At the ocean’s edge, little Henry digs runnels in the sand with a stick and watches them fill with water; as the tide recedes, tiny sea creatures washed ashore are trapped in the shallow channels he has created. Fascinated with the “tiny transparencies,” he pokes the sand with his stick, directing them into the runnels where he wants them to go. Golding describes Henry’s behavior in a passage that implies the profound significance of his actions:

He became absorbed beyond mere happiness as he felt himself exercising control over living things. He talked to them, urging them, ordering them. Driven back by the tide, his footprints became bays in which they were trapped and gave him the illusion of mastery.

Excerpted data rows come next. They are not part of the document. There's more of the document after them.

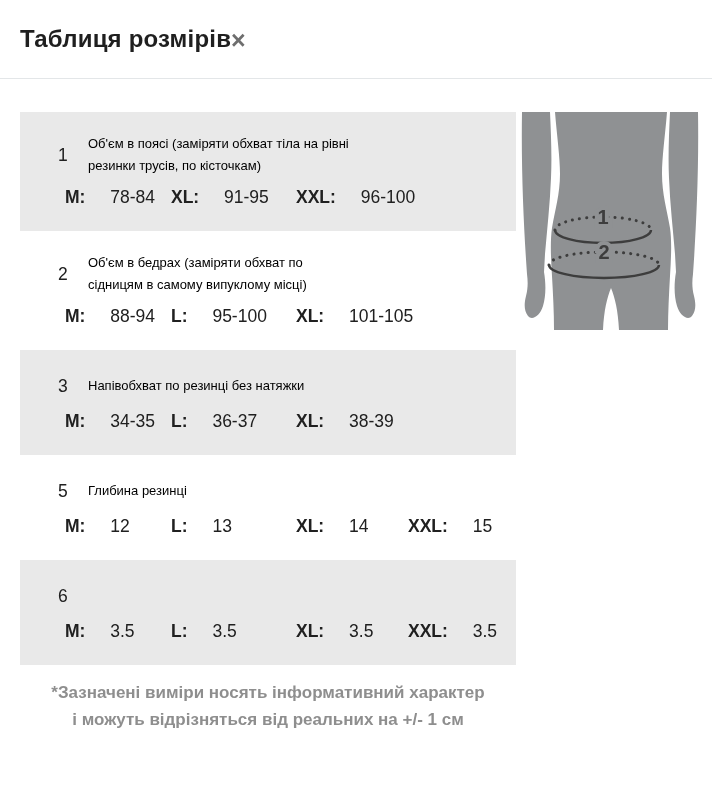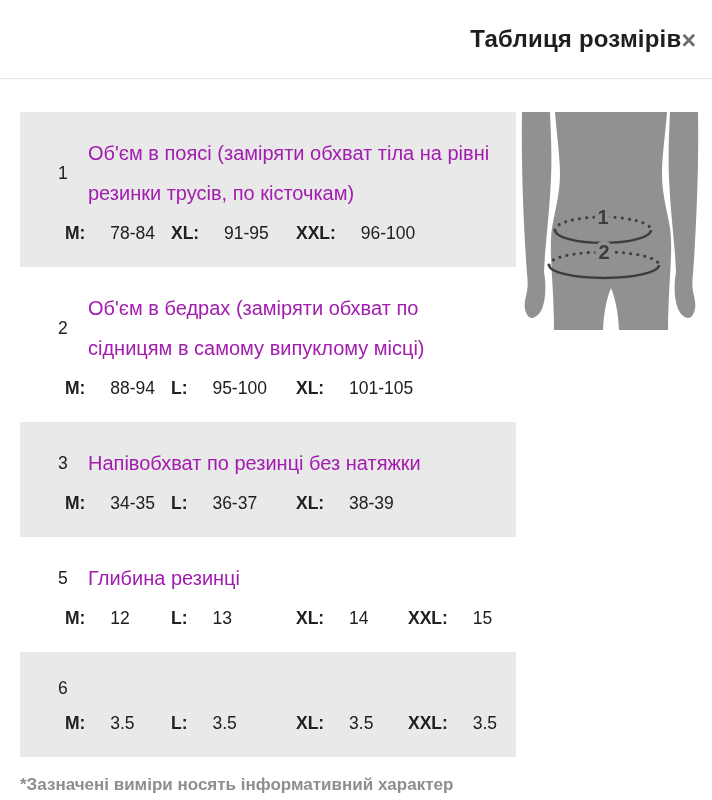--- a/index.html
+++ b/index.html
@@ -9,10 +9,10 @@
 
   .modal-header {
     height: 79px;
-    padding: 24px 12px 0 20px;
+    padding: 24px 32px 0 20px;
     border-bottom: 1px solid #e3e6e8;
     display: flex;
-    justify-content: flex-end;
+    justify-content: flex-start;
     align-items: flex-start;
   }
   .modal-title {

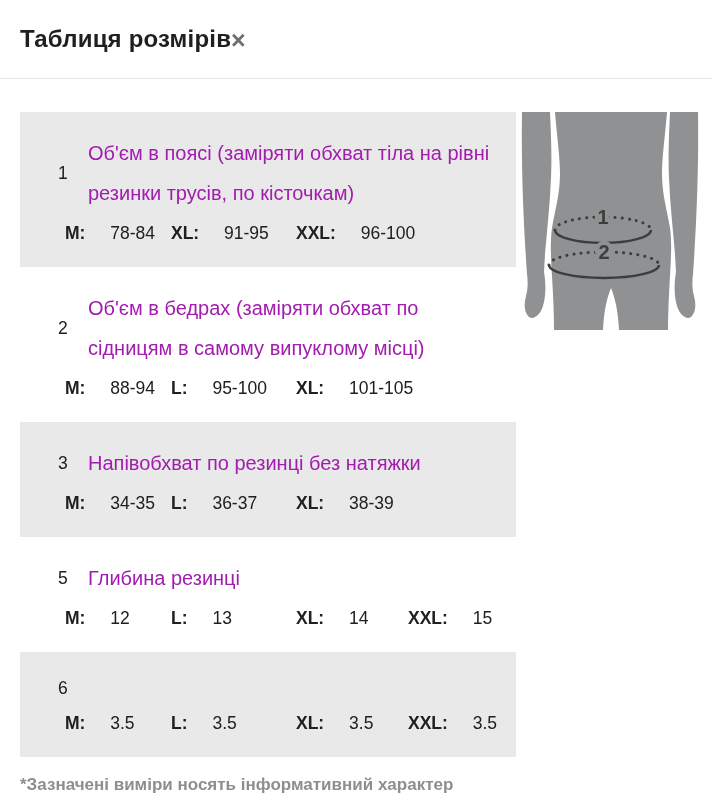--- a/index.html
+++ b/index.html
@@ -41,7 +41,7 @@
     font-size: 17.5px; line-height: 30px; color: #202020;
   }
   .desc {
-    font-size: 20px; line-height: 40px; color: #a21caf;
+    font-size: 13px; line-height: 22px; color: #000000;
     white-space: pre-line;
   }
   .sizes {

What drives Henry’s behavior is then underscored through literary parallelism. As Henry controls the creatures trapped at his feet, Roger controls him, surreptitiously throwing stones so that they land near Henry, prompting him to determine their source and confusing him when he can’t. Through this scene, another interpretation of “mankind’s essential illness” is suggested by the littlun’s actions, and it is validated by Roger’s. The darkness in human nature, their behavior implies, is man’s innate drive to dominate that which exists separate from the self. Moving in ever expanding circles, like the “spreading rings” in the water created by Roger’s throwing stones, it is the blind expression of human will that plunges the island into anarchy and the world beyond the island into war.